* Records
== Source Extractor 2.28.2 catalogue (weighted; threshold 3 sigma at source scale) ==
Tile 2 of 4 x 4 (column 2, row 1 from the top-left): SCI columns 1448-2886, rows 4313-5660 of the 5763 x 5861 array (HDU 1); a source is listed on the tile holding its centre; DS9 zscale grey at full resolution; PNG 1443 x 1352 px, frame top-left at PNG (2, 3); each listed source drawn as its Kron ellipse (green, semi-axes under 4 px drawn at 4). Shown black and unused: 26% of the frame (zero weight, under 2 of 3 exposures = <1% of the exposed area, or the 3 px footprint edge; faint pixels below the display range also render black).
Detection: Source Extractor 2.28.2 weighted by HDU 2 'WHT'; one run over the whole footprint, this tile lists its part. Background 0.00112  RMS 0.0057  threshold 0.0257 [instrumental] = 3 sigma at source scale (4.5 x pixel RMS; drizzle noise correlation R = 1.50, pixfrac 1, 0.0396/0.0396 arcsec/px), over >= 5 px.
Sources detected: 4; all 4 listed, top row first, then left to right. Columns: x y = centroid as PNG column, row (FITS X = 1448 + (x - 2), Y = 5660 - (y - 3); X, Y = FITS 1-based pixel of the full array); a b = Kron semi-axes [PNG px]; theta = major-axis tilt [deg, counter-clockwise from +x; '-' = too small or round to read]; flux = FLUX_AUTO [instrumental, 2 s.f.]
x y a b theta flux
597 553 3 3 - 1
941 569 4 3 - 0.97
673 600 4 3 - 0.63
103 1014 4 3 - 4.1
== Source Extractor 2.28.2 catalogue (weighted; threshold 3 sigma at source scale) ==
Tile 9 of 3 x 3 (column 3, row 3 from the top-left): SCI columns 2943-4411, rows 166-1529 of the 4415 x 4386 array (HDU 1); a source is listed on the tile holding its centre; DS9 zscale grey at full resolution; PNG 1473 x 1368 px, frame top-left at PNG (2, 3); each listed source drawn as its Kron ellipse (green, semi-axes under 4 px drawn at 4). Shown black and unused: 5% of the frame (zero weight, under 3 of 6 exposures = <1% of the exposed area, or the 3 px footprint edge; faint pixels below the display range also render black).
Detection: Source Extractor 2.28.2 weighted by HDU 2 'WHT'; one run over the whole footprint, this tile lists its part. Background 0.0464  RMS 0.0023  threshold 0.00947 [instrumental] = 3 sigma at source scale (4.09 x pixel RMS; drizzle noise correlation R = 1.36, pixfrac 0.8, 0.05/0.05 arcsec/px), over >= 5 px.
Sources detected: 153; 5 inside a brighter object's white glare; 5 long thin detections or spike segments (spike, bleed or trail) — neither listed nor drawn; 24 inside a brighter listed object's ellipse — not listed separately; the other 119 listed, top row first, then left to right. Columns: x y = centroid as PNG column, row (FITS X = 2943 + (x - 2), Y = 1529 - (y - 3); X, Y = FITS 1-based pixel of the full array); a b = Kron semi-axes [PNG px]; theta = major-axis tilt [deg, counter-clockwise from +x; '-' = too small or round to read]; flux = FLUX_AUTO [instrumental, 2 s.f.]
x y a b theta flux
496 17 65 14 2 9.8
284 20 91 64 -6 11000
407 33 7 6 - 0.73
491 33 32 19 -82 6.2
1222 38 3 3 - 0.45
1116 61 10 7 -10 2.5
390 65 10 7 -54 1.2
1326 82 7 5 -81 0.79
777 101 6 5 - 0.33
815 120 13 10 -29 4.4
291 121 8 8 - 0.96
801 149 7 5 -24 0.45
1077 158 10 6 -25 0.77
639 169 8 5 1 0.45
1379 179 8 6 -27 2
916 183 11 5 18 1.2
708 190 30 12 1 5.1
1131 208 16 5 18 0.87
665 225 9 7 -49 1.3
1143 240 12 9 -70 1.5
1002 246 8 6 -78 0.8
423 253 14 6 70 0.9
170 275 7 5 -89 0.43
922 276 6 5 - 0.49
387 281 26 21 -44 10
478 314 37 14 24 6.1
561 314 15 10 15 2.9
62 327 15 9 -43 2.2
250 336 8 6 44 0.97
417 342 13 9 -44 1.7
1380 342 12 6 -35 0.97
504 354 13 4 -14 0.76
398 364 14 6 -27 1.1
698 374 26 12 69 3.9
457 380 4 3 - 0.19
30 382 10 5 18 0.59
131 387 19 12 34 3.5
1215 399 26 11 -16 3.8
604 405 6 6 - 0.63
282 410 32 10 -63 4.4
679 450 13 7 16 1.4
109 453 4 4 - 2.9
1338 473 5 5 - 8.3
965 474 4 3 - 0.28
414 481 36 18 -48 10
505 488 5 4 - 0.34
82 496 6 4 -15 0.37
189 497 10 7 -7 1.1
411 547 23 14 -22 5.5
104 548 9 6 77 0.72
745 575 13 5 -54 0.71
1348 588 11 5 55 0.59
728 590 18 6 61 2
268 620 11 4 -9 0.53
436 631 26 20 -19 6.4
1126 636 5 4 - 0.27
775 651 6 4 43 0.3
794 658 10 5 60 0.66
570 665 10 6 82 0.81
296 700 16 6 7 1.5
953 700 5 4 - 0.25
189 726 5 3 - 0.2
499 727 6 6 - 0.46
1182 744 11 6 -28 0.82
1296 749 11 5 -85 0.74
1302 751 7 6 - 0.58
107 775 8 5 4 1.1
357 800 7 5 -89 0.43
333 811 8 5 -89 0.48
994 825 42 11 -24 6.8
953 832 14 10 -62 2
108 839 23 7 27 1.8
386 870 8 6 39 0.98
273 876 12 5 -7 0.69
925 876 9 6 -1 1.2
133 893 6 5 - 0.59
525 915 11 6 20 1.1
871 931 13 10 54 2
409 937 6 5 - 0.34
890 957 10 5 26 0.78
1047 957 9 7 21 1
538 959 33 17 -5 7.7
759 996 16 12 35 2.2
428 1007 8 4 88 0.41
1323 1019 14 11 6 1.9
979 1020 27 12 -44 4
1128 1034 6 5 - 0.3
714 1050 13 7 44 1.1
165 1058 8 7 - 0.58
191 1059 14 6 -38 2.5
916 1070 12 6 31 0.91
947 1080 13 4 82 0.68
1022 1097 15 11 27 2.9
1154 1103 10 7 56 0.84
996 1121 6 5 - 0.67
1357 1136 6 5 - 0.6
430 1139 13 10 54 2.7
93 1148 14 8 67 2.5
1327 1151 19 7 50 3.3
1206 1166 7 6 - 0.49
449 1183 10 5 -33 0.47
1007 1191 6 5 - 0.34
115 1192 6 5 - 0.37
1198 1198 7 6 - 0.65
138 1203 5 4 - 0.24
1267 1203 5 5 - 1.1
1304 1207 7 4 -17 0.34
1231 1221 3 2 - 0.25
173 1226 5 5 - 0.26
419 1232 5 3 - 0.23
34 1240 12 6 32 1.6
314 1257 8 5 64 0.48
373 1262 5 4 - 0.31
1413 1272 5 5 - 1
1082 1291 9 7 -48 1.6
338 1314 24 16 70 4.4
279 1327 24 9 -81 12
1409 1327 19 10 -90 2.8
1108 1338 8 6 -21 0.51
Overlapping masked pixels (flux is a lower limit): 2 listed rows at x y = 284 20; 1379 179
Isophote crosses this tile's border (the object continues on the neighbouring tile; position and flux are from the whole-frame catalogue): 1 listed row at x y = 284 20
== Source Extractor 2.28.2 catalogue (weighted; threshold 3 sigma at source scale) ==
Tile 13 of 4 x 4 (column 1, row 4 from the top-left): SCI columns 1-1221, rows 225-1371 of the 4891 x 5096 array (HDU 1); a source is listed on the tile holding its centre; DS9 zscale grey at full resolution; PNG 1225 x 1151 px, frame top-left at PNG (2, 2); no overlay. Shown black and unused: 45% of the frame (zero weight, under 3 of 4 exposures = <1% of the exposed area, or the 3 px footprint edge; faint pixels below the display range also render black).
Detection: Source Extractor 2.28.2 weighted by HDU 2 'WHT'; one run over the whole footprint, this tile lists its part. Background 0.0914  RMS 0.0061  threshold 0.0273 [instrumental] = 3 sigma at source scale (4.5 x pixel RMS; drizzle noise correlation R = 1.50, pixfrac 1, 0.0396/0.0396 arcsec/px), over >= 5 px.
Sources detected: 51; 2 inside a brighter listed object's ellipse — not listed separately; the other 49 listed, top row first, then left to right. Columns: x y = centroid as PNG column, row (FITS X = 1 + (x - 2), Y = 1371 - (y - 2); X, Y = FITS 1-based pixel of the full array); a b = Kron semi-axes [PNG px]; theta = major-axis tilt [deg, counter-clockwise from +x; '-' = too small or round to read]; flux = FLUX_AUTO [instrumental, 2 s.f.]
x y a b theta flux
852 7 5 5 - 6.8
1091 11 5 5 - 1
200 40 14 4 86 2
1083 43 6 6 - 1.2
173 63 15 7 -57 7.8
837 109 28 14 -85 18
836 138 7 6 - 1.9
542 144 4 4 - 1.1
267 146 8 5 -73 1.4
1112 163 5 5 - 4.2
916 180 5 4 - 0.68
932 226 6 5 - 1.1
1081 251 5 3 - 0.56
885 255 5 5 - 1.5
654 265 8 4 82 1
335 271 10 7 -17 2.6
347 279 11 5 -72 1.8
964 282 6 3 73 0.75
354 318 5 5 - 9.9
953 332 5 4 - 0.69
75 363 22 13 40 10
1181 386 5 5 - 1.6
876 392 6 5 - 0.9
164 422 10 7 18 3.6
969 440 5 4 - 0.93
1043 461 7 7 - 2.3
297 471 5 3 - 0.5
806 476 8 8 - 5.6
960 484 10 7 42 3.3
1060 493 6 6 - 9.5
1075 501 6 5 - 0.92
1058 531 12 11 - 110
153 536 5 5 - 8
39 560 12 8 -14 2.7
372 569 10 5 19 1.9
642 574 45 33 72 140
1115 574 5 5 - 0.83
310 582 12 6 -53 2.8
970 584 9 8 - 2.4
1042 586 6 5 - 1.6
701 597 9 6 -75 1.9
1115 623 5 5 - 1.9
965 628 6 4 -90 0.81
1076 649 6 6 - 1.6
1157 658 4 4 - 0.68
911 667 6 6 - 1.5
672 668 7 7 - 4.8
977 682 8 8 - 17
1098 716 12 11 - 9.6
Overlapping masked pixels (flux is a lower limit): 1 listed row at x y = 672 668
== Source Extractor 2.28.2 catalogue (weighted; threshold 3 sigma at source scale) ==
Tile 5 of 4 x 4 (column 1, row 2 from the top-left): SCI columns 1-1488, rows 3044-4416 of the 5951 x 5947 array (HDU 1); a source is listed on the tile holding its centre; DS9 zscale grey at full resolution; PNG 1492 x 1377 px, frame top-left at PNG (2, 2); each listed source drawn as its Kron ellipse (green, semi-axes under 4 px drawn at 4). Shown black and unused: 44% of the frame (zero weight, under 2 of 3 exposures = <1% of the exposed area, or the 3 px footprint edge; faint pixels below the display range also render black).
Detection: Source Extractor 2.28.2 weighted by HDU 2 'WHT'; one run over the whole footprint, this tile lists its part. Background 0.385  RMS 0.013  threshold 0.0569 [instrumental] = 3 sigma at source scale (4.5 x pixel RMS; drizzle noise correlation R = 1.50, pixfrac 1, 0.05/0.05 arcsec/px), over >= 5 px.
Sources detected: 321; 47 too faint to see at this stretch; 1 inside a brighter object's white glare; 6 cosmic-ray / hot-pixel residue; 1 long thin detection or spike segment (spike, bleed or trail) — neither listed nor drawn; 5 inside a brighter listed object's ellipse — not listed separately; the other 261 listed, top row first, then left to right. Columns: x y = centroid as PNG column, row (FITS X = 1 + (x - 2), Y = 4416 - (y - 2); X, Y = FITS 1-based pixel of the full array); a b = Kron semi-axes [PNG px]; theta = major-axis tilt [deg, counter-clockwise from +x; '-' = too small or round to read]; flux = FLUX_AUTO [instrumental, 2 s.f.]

* Problem to work on
Can you update everything from the start of the entries down to the line containing "103 1014 4 3 - 4.1" by replacing "centroid" with "barycenter" and leaving all else unchanged?

* Final result
== Source Extractor 2.28.2 catalogue (weighted; threshold 3 sigma at source scale) ==
Tile 2 of 4 x 4 (column 2, row 1 from the top-left): SCI columns 1448-2886, rows 4313-5660 of the 5763 x 5861 array (HDU 1); a source is listed on the tile holding its centre; DS9 zscale grey at full resolution; PNG 1443 x 1352 px, frame top-left at PNG (2, 3); each listed source drawn as its Kron ellipse (green, semi-axes under 4 px drawn at 4). Shown black and unused: 26% of the frame (zero weight, under 2 of 3 exposures = <1% of the exposed area, or the 3 px footprint edge; faint pixels below the display range also render black).
Detection: Source Extractor 2.28.2 weighted by HDU 2 'WHT'; one run over the whole footprint, this tile lists its part. Background 0.00112  RMS 0.0057  threshold 0.0257 [instrumental] = 3 sigma at source scale (4.5 x pixel RMS; drizzle noise correlation R = 1.50, pixfrac 1, 0.0396/0.0396 arcsec/px), over >= 5 px.
Sources detected: 4; all 4 listed, top row first, then left to right. Columns: x y = barycenter as PNG column, row (FITS X = 1448 + (x - 2), Y = 5660 - (y - 3); X, Y = FITS 1-based pixel of the full array); a b = Kron semi-axes [PNG px]; theta = major-axis tilt [deg, counter-clockwise from +x; '-' = too small or round to read]; flux = FLUX_AUTO [instrumental, 2 s.f.]
x y a b theta flux
597 553 3 3 - 1
941 569 4 3 - 0.97
673 600 4 3 - 0.63
103 1014 4 3 - 4.1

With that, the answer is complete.